Suddenly a hot property, Basinger shared the screen with fellow sex symbol Robert Redford in 1984's The Natural, and blew the lid off the box office in 1986 with a fearless performance opposite Mickey Rourke in director Adrian Lyne's sex- drenched relationship drama 9 1/2 Weeks. The latter film was roundly reviled in the national press, but its sky-high ticket receipts established Basinger's status as a highly bankable star. Shortly thereafter, her marriage to makeup artist Ron Britton, whom she'd met during filming on her first movie, fell apart, and by the time she arrived on the set of 1989's Batman as an eleventh- hour replacement for Sean Young, Basinger had struck up a casual relationship with diminutive rock god Prince. As Vicki Vale, the photojournalist who becomes the object of desire of both Michael Keaton's Caped Crusader and Jack Nicholson's Joker, Basinger reached a career pinnacle that marked the beginning of a long dry season: seven straight cinematic flops followed the mind- boggling financial success of Batman.

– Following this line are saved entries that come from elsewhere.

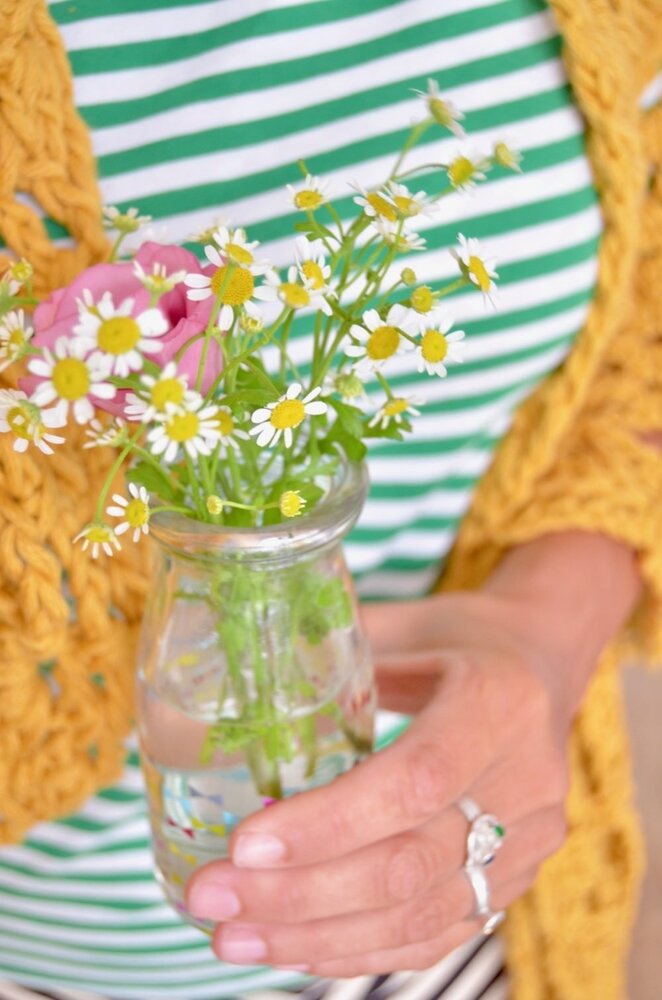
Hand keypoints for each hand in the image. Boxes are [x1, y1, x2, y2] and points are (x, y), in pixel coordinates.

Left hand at [186, 532, 640, 976]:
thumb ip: (333, 647)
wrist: (545, 667)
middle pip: (409, 864)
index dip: (328, 824)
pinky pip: (437, 933)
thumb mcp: (408, 622)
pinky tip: (296, 948)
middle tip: (212, 899)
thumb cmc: (464, 638)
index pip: (414, 781)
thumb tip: (234, 668)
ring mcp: (529, 842)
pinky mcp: (516, 879)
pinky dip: (360, 948)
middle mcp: (525, 781)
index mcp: (497, 704)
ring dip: (316, 936)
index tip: (244, 844)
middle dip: (299, 894)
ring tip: (233, 937)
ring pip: (419, 914)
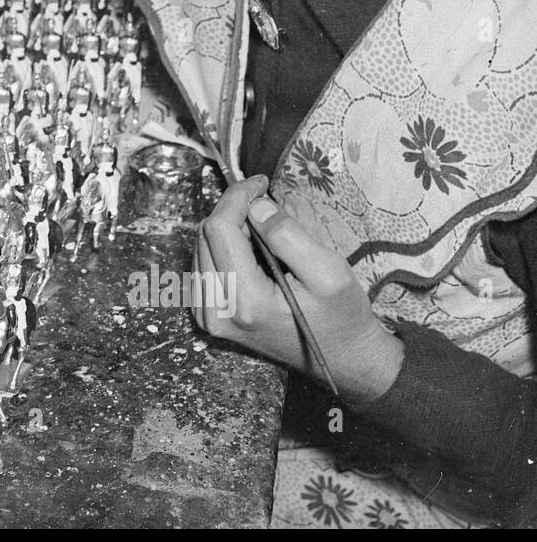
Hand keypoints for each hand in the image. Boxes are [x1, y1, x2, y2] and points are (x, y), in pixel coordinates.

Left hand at [192, 176, 404, 403]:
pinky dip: (224, 247)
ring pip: (201, 246)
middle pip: (206, 235)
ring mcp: (207, 316)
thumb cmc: (340, 315)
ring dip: (229, 228)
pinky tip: (251, 252)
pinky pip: (204, 263)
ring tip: (264, 233)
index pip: (219, 229)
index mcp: (244, 302)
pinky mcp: (207, 315)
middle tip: (268, 208)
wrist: (340, 357)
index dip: (238, 197)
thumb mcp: (329, 272)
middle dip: (235, 211)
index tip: (261, 183)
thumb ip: (289, 236)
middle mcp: (215, 312)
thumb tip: (254, 206)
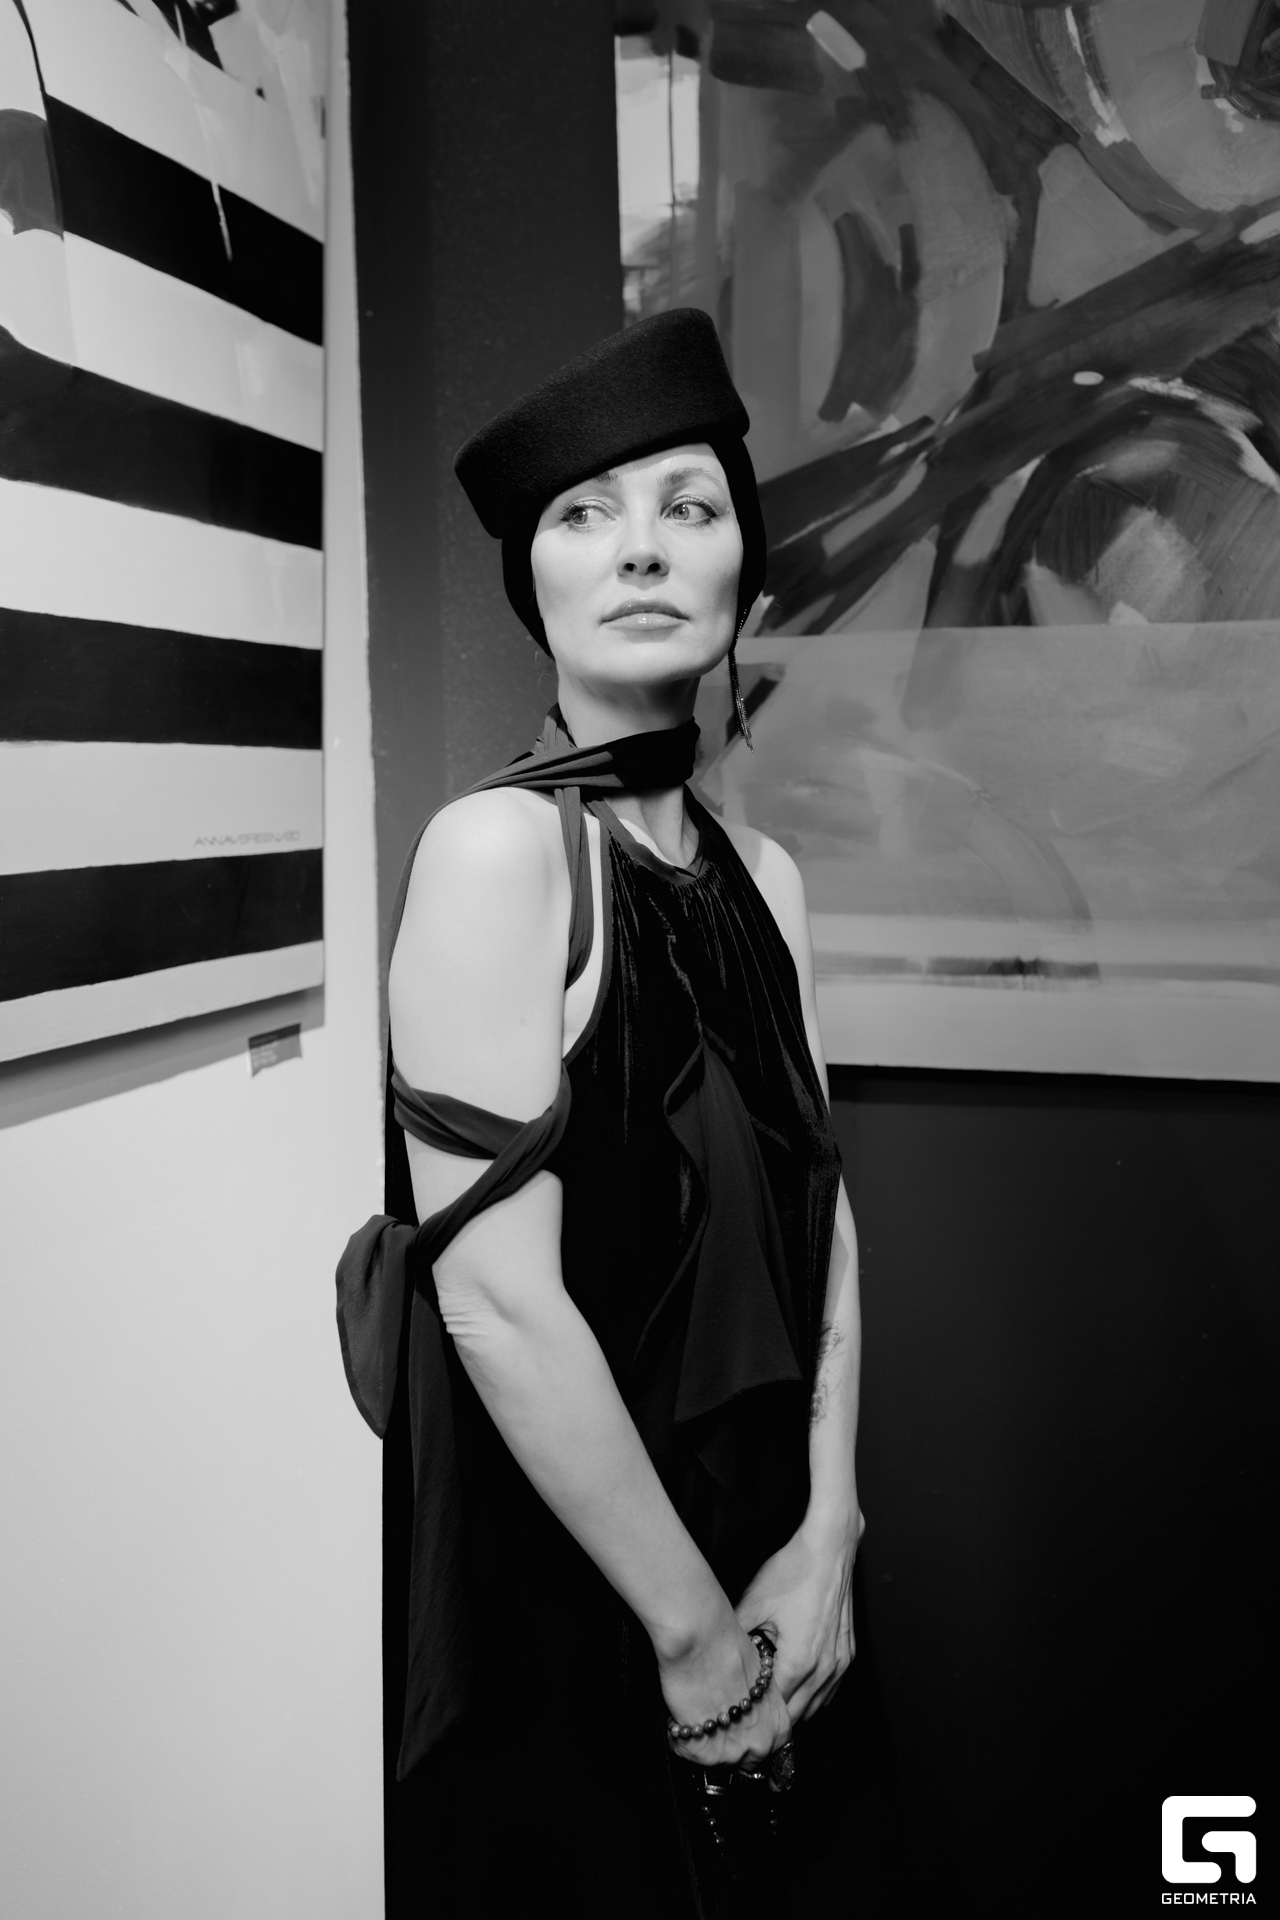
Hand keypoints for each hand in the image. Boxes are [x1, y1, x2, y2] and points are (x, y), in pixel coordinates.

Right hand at [659, 1618, 791, 1774]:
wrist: (702, 1639)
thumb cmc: (728, 1646)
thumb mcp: (758, 1674)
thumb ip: (758, 1700)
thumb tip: (744, 1704)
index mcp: (780, 1723)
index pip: (765, 1748)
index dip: (744, 1732)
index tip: (731, 1725)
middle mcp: (762, 1744)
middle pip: (741, 1758)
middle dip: (724, 1739)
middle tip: (710, 1712)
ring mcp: (734, 1753)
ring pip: (714, 1758)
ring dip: (702, 1735)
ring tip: (695, 1707)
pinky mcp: (704, 1753)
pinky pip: (686, 1750)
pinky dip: (679, 1733)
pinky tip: (682, 1709)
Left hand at [734, 1507, 864, 1722]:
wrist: (828, 1548)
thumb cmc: (792, 1572)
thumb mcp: (753, 1603)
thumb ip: (736, 1637)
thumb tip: (715, 1656)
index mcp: (800, 1662)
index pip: (776, 1709)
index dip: (755, 1713)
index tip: (739, 1713)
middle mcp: (825, 1669)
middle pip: (798, 1714)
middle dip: (774, 1717)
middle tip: (750, 1713)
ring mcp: (841, 1662)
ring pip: (817, 1705)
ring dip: (795, 1707)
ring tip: (770, 1702)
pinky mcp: (848, 1652)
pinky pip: (830, 1688)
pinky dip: (814, 1694)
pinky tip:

Also in 1989, Basinger headed up an investment group that purchased the tiny burg of Braselton, in her native Georgia, for $20 million. Just four years later, Basinger filed for bankruptcy after a judge ordered her to pay Main Line Pictures $8.1 million for backing out of a verbal commitment to star in Boxing Helena. Though she eventually appealed that ruling and reached an out- of- court settlement with Main Line, Basinger was forced to sell her interest in Braselton for just $1 million; court documents revealed that her monthly expenses at the time of her bankruptcy filing totaled $43,100, including $6,100 for clothing and $7,000 for "pet care and other personal expenses." On the heels of all the bad tidings, Basinger rebounded in 1994, with a high- profile marriage to actor Alec Baldwin, who had assiduously wooed her for three long years after first striking up a relationship with her on the set of 1991's The Marrying Man.

Basinger and Baldwin welcomed a baby girl into the world in 1995; Baldwin marked the happy event by flattening a photographer who attempted to snap a few shots of little Ireland Eliesse as her parents brought her home from the hospital. After taking a couple of years off to stay at home with her newborn child and devote her energies to animal rights issues, Basinger put all of her troubles behind her by upstaging such heavyweights as Kevin Spacey and Danny DeVito with her luminous, Oscar- winning performance in 1997's highly- regarded noir smash L.A. Confidential. Freshly stamped with the Academy's seal of approval, Basinger will next appear in the Woody Allen film Celebrity, which will also feature Kenneth Branagh, Leonardo DiCaprio, and Winona Ryder.